There are of course many issues, backward compatability not least among them. 

I use SAS a lot.  They have a macro system which is very very similar to the command system of LaTeX.  What they did was set up a structure in which positional arguments for macros (commands) would be found as well as named arguments.  So, if you had a macro call, you could have both.  The positional arguments would be first (arguments without = signs) and then you could have named keyword-style arguments.  That way, they gradually moved the entire process from the positional to the keyword-oriented, while maintaining backward compatability.
 
Paul Thompson



From: Frank Mittelbach <[log in to unmask]>
To: [log in to unmask]
Sent: Thu, January 6, 2011 12:11:59 PM
Subject: Re: variable opt arg delimiters [was: Defining a ...]

Paul Thompson writes:
> The optional argument thing could be better handled by using named arguments. 
> So, for \parbox, which has optional and mandatory arguments, we currently have
>
>
> \parbox[pos][height][inner-pos]{width}{text}
>
> This is mindlessly confusing in many cases.  Why not have
>
> \parbox{pos=t,height=something,innerpos=t,width=something}{text}
>

> The use of named arguments is vastly superior to positional arguments,
> especially when optional arguments can be specified. 

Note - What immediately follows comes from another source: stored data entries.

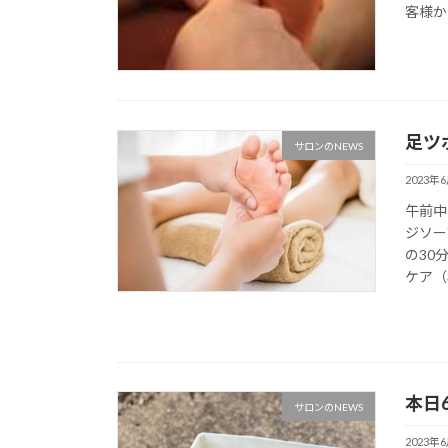
客様か
足ツ
サロンのNEWS
2023年
午前中
ジソー
の30
ケア（3
本日
サロンのNEWS
2023年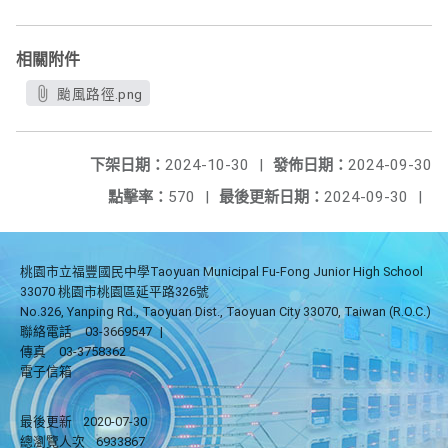
相關附件
颱風路徑.png
下架日期：
2024-10-30
|
發佈日期：
2024-09-30
點擊率：
570
|
最後更新日期：
2024-09-30
|
桃園市立福豐國民中學Taoyuan Municipal Fu-Fong Junior High School
33070 桃園市桃園區延平路326號
No.326, Yanping Rd., Taoyuan Dist., Taoyuan City 33070, Taiwan (R.O.C.)
聯絡電話
03-3669547
|
傳真
03-3758362
電子信箱
最後更新
2020-07-30
總瀏覽人次
6933867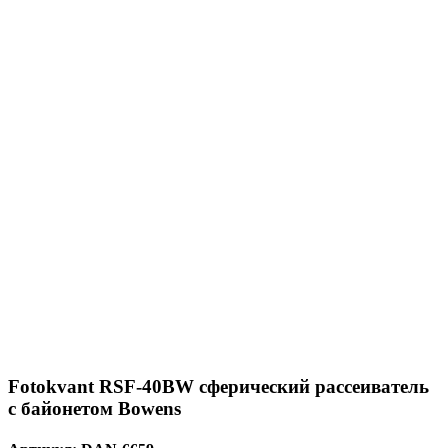
Fotokvant RSF-40BW сферический рассеиватель
с байонетом Bowens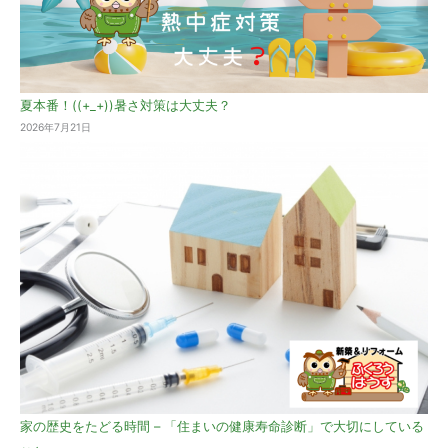
夏本番！((+_+))暑さ対策は大丈夫？
2026年7月21日
家の歴史をたどる時間 – 「住まいの健康寿命診断」で大切にしている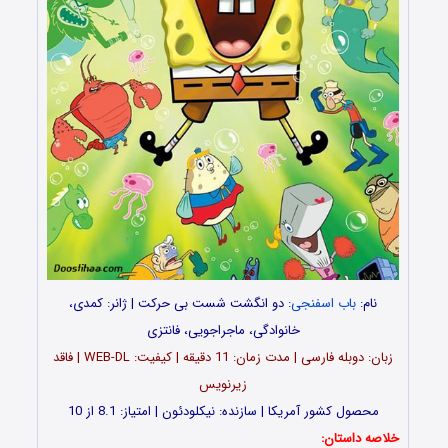
نام:
باب اسفنجی
: دو انگشت شست بی حرکت | ژانر: کمدی،
خانوادگی، ماجراجویی، فانتزی
زبان: دوبله فارسی | مدت زمان: 11 دقیقه | کیفیت: WEB-DL | فاقد
زیرنویس
محصول کشور آمریکا | سازنده: نیکلودئون | امتیاز: 8.1 از 10
خلاصه داستان: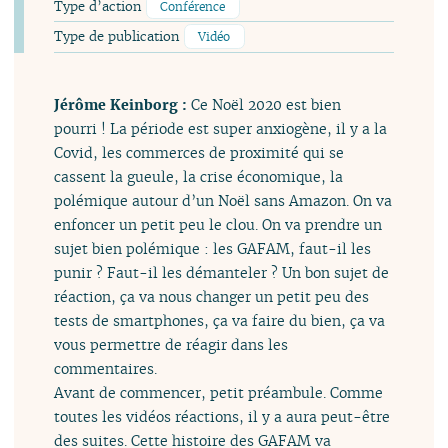
Type d’action
Conférence
Type de publication
Vidéo
Jérôme Keinborg :
Ce Noël 2020 est bien
pourri ! La période est super anxiogène, il y a la
Covid, les commerces de proximité qui se
cassent la gueule, la crise économique, la
polémique autour d’un Noël sans Amazon. On va
enfoncer un petit peu le clou. On va prendre un
sujet bien polémique : les GAFAM, faut-il les
punir ? Faut-il les démanteler ? Un bon sujet de
réaction, ça va nous changer un petit peu des
tests de smartphones, ça va faire du bien, ça va
vous permettre de réagir dans les
commentaires.
Avant de commencer, petit préambule. Comme
toutes les vidéos réactions, il y a aura peut-être
des suites. Cette histoire des GAFAM va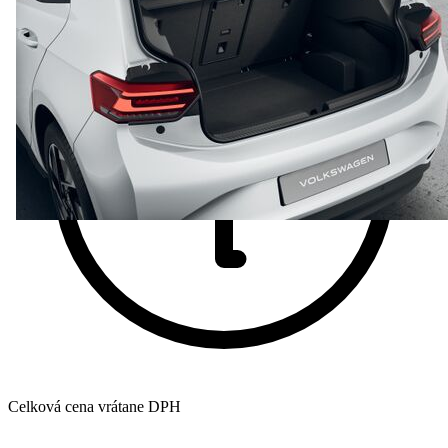
Celková cena vrátane DPH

ah, the old argument between verbosity an ability to remember. Don't get me
wrong, I side with you on that one Paul, but there are times where I prefer
either.

In any case this is one of the reasons why we worked hard on separating the
different layers so that a clean replacement of top-level syntax is always
being possible and easy. In that respect xparse is nothing other than
providing one such interface (resembling the LaTeX2e one, but generalized) as
an example, but it was never meant at "the interface" for a future LaTeX

But it is, in my opinion, a good start while everything is happening on top of
the 2e context anyway. and for a while at least this is where the expl
language and anything built from it will live.